== RECORDS FOR PROCESSING ==

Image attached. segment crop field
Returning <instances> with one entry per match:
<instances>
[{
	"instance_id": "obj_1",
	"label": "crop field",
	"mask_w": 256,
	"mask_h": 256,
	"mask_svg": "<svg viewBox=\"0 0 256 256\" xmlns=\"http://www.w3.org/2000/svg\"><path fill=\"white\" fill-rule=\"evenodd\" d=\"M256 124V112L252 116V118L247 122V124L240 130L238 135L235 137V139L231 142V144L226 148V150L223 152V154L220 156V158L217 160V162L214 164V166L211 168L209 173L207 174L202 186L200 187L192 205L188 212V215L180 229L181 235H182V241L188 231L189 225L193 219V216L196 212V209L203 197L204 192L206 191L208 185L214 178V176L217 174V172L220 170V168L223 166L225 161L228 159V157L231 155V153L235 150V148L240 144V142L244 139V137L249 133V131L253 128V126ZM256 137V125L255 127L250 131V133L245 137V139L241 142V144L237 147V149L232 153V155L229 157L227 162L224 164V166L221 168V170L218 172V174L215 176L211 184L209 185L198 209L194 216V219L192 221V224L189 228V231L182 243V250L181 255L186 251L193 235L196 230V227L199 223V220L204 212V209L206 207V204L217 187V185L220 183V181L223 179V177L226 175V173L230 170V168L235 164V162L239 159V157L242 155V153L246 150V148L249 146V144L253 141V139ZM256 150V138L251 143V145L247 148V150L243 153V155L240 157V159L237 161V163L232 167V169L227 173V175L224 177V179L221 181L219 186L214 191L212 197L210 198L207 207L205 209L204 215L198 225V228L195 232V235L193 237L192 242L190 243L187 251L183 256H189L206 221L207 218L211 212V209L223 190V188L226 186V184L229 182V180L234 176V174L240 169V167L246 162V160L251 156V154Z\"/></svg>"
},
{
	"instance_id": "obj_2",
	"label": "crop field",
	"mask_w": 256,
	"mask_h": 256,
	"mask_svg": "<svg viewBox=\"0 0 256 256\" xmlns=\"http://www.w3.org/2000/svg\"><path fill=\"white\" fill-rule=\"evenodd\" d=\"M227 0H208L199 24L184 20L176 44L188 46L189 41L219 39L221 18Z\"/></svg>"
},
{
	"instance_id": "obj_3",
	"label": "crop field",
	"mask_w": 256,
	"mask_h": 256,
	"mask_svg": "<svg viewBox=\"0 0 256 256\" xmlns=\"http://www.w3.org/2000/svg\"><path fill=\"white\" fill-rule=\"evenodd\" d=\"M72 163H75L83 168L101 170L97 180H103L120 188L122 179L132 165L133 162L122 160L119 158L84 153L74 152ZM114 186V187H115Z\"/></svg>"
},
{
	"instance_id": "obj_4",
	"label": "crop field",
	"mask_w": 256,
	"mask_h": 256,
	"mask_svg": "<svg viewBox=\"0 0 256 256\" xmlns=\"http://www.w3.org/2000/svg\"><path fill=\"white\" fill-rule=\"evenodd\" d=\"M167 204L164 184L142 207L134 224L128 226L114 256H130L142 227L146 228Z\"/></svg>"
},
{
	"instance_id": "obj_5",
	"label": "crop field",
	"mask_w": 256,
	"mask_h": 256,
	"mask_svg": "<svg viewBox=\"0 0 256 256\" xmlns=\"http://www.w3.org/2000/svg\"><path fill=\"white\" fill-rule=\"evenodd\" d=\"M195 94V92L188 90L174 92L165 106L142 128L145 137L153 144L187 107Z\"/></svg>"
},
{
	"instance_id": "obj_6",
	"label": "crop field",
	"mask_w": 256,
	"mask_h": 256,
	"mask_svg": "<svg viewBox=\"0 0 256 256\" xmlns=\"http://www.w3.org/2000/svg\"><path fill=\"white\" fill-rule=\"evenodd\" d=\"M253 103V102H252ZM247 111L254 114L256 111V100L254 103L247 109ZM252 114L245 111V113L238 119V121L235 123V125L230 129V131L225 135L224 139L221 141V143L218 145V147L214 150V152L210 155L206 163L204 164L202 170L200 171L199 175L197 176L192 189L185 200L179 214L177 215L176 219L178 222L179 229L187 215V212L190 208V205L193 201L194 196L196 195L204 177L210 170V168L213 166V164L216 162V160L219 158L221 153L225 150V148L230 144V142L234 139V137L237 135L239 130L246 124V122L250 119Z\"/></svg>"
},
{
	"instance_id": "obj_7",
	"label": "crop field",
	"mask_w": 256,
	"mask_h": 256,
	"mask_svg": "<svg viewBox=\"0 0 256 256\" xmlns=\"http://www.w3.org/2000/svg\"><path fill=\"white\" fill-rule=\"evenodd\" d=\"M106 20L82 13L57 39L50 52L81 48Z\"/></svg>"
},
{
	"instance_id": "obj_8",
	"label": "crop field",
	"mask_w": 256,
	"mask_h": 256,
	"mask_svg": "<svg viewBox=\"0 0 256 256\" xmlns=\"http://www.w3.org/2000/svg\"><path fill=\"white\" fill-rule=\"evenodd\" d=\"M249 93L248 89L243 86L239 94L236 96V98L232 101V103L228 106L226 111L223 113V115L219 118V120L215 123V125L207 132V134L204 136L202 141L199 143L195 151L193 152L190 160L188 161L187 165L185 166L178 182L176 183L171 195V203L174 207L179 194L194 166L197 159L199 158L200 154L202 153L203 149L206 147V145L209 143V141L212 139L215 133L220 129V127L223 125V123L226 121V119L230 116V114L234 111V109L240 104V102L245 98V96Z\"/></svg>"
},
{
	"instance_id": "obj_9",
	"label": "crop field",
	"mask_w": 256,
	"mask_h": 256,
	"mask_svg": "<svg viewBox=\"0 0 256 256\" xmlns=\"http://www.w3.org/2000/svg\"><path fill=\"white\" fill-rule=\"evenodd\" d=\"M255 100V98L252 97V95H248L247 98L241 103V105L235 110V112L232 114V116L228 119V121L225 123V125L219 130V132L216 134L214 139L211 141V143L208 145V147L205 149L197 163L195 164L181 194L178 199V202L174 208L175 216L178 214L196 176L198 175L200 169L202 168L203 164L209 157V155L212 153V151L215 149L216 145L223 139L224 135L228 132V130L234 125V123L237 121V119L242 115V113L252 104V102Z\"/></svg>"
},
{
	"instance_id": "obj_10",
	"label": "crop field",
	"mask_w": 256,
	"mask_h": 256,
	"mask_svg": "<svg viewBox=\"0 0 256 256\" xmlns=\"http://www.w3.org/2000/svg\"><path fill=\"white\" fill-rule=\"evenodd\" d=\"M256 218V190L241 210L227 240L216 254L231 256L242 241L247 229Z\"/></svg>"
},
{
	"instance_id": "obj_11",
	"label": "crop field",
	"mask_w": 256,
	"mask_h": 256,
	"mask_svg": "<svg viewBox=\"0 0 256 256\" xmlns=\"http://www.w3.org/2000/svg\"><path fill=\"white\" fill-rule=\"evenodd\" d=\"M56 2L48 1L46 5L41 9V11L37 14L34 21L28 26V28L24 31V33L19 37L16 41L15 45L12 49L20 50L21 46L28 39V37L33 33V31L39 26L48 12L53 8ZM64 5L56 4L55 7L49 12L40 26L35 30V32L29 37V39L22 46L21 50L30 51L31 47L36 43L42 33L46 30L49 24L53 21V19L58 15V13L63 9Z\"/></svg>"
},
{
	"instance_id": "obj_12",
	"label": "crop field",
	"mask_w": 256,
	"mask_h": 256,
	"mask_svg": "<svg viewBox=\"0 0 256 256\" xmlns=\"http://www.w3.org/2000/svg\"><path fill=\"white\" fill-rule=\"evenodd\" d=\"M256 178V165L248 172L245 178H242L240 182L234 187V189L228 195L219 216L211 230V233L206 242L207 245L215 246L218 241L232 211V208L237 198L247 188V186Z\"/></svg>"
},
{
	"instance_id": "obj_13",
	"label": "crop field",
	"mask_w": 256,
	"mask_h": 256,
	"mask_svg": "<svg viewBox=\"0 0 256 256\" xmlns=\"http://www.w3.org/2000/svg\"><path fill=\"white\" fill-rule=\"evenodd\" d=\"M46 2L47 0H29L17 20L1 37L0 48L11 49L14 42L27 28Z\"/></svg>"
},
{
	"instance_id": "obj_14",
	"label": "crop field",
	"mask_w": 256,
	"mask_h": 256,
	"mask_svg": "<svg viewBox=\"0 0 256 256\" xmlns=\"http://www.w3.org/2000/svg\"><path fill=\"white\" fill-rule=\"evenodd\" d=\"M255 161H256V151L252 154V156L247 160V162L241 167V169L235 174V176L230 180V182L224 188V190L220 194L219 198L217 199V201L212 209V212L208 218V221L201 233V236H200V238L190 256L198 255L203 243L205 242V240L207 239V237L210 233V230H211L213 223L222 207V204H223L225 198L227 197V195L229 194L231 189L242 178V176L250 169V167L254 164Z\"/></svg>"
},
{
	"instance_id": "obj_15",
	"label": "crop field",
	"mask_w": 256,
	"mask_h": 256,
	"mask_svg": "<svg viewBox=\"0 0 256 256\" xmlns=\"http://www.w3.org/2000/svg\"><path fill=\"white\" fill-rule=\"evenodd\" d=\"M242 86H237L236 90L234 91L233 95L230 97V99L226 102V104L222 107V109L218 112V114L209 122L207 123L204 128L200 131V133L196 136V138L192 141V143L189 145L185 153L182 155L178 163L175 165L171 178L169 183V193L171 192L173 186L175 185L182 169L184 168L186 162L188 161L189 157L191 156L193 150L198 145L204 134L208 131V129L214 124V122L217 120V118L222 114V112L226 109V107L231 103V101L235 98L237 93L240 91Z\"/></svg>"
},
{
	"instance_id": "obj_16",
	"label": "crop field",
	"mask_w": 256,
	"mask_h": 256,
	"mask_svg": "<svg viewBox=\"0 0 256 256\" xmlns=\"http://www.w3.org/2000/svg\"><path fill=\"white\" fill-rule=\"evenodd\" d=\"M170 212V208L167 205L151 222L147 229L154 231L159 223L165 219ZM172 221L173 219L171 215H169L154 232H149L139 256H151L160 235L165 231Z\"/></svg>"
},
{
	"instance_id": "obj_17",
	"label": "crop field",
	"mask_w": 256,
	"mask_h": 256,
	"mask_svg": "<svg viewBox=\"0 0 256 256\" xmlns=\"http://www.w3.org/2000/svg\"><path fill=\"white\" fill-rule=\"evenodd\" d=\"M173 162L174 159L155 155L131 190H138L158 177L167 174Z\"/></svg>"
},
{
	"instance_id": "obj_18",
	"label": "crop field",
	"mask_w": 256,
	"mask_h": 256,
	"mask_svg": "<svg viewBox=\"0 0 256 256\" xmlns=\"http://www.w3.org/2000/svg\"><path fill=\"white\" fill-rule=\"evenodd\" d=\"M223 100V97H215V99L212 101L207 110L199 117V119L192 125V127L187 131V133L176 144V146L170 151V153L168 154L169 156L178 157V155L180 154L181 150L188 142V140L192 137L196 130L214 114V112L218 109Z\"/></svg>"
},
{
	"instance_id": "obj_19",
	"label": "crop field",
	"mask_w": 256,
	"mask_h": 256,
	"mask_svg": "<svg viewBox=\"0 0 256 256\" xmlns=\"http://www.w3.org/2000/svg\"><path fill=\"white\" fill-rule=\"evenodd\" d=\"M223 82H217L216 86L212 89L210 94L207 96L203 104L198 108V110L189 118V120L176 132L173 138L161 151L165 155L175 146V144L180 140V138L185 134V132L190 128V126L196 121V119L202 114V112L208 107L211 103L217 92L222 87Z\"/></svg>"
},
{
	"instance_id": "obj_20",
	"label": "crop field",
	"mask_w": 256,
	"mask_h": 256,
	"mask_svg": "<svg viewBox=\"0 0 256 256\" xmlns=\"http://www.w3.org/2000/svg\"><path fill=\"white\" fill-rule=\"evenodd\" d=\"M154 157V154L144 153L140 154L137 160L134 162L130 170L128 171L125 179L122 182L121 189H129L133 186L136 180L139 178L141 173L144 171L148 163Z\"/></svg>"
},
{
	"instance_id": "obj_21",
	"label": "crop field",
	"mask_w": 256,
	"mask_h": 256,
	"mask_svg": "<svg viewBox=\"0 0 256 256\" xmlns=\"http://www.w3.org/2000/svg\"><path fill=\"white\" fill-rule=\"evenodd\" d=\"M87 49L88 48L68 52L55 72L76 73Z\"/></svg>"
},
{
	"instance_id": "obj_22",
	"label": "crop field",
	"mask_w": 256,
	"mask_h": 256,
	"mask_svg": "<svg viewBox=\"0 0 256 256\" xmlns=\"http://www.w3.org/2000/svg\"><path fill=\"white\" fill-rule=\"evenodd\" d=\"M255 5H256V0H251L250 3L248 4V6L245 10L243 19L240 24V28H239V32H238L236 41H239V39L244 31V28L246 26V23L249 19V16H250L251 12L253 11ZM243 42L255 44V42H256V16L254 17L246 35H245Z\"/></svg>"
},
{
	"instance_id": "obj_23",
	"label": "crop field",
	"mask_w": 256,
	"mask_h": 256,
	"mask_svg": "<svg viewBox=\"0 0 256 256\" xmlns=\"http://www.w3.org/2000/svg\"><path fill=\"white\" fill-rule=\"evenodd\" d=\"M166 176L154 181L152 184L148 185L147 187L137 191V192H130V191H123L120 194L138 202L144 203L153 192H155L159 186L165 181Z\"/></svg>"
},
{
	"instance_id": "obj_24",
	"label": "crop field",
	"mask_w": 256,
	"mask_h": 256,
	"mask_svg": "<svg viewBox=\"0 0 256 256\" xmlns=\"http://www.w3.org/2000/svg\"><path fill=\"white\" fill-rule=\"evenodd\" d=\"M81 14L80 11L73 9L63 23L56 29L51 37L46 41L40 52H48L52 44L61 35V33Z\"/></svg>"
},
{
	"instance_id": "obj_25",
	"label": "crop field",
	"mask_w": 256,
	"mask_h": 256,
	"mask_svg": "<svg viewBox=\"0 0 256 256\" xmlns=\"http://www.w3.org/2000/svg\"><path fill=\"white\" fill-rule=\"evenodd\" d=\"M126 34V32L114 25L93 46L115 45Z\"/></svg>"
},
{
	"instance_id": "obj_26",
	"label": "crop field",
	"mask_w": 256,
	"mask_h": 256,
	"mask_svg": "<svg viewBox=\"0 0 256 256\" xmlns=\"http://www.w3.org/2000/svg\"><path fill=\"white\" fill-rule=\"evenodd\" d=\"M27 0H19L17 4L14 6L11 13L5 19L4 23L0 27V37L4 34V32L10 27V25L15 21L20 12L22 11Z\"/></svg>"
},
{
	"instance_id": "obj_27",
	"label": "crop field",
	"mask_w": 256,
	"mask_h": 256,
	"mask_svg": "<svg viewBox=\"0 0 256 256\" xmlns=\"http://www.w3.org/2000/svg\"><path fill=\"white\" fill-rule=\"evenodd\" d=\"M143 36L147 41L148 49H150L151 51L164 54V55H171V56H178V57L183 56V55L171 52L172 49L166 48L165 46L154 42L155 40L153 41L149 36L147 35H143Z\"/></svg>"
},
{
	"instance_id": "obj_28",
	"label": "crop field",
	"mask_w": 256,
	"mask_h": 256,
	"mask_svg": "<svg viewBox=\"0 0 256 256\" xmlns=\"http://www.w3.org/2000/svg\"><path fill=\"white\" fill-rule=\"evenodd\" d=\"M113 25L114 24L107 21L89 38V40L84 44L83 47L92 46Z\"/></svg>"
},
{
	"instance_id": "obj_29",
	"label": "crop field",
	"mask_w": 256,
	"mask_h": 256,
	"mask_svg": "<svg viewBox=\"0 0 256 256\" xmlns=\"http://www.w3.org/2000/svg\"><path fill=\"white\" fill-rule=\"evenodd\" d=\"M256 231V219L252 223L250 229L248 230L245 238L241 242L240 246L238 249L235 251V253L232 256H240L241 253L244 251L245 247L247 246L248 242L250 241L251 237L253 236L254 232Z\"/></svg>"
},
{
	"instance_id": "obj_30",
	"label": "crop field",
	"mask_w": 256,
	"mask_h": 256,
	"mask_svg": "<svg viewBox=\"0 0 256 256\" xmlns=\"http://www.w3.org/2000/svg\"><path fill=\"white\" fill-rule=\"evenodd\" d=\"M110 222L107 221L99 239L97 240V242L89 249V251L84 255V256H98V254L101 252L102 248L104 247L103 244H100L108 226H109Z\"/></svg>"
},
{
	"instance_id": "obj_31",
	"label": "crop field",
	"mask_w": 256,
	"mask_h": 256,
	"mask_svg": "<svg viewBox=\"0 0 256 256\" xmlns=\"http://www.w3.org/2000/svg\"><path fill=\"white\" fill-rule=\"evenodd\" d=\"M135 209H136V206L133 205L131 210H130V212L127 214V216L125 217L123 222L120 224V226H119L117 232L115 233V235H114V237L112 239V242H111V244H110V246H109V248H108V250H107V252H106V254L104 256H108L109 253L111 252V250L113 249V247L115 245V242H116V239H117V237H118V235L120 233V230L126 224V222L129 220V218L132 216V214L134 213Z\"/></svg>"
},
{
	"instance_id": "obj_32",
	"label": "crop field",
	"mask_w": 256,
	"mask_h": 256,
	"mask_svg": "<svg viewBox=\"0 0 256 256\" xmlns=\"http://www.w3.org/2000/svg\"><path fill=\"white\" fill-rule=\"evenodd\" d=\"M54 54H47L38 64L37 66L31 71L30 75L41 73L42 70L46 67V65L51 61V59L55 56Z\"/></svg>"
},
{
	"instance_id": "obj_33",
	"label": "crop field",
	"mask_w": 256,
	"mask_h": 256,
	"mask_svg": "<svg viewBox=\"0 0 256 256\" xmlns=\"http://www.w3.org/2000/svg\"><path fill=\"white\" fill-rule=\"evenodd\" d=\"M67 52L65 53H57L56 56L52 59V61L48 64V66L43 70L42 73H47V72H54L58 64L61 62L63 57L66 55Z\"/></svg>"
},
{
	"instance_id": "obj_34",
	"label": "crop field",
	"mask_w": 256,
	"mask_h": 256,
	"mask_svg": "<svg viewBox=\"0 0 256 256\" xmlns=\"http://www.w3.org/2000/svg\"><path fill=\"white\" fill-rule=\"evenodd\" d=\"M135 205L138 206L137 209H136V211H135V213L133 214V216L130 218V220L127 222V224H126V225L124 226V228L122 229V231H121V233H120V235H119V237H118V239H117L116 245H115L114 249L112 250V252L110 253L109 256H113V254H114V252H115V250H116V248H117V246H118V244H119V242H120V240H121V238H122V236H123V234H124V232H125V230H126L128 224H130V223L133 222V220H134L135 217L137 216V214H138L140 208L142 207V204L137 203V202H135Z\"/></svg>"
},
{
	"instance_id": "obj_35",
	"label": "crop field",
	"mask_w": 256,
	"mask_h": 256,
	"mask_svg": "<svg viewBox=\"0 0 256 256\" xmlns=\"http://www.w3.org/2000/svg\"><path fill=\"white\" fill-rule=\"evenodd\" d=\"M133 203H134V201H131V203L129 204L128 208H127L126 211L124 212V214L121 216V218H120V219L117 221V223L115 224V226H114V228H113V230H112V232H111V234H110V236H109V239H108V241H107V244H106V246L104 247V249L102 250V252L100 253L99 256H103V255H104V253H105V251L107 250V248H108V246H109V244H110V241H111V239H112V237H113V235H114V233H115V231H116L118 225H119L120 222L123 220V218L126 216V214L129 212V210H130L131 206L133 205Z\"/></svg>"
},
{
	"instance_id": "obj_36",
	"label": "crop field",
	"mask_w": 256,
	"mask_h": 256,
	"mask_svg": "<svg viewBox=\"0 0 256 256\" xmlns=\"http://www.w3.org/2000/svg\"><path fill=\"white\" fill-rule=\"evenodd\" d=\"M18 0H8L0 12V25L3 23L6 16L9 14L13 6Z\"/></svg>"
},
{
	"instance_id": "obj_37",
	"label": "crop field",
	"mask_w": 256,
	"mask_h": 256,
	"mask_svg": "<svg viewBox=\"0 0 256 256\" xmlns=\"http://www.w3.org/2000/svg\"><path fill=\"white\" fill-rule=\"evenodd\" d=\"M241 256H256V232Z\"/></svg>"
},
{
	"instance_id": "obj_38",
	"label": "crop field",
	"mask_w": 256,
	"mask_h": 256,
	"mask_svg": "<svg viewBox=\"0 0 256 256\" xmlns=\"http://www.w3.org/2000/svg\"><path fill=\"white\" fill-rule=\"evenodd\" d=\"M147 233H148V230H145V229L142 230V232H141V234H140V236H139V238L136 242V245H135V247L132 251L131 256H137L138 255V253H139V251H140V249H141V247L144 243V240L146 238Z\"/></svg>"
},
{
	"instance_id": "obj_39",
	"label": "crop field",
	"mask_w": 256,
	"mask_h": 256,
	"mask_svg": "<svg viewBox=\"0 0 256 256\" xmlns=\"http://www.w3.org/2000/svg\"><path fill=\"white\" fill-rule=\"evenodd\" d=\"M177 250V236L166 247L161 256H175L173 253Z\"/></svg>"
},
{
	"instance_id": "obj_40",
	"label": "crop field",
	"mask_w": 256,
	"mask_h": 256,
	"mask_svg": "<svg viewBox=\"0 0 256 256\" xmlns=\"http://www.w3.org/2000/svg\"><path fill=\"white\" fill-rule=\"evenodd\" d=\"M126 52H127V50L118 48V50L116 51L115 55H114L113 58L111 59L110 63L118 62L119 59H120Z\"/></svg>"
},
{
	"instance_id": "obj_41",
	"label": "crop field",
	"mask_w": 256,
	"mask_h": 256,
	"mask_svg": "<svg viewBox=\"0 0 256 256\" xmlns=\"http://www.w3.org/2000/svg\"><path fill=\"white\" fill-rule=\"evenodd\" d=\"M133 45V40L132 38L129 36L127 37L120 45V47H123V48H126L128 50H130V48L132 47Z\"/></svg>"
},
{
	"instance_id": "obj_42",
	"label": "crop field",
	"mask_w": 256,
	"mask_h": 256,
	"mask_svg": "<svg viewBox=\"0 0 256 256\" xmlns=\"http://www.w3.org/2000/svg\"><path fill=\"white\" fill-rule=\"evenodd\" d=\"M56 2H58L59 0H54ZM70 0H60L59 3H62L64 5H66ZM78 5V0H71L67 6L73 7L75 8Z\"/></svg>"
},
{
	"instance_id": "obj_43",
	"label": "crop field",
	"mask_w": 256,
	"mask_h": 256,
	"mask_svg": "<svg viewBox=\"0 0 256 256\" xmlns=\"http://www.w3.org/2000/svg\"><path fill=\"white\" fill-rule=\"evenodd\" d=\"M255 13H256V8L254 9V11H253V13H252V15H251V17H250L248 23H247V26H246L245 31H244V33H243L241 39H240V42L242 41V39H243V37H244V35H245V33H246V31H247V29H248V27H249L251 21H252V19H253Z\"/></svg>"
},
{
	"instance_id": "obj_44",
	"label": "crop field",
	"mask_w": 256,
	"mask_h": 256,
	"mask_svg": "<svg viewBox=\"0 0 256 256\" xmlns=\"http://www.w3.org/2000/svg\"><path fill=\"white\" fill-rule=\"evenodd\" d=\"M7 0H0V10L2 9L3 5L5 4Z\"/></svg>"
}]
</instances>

===

**YOUR TASK**
Copy out every line of the material above that contains the string "instances", treating uppercase and lowercase as different.

**OUTPUT FOR THIS EXERCISE**
Returning <instances> with one entry per match:
<instances>
</instances>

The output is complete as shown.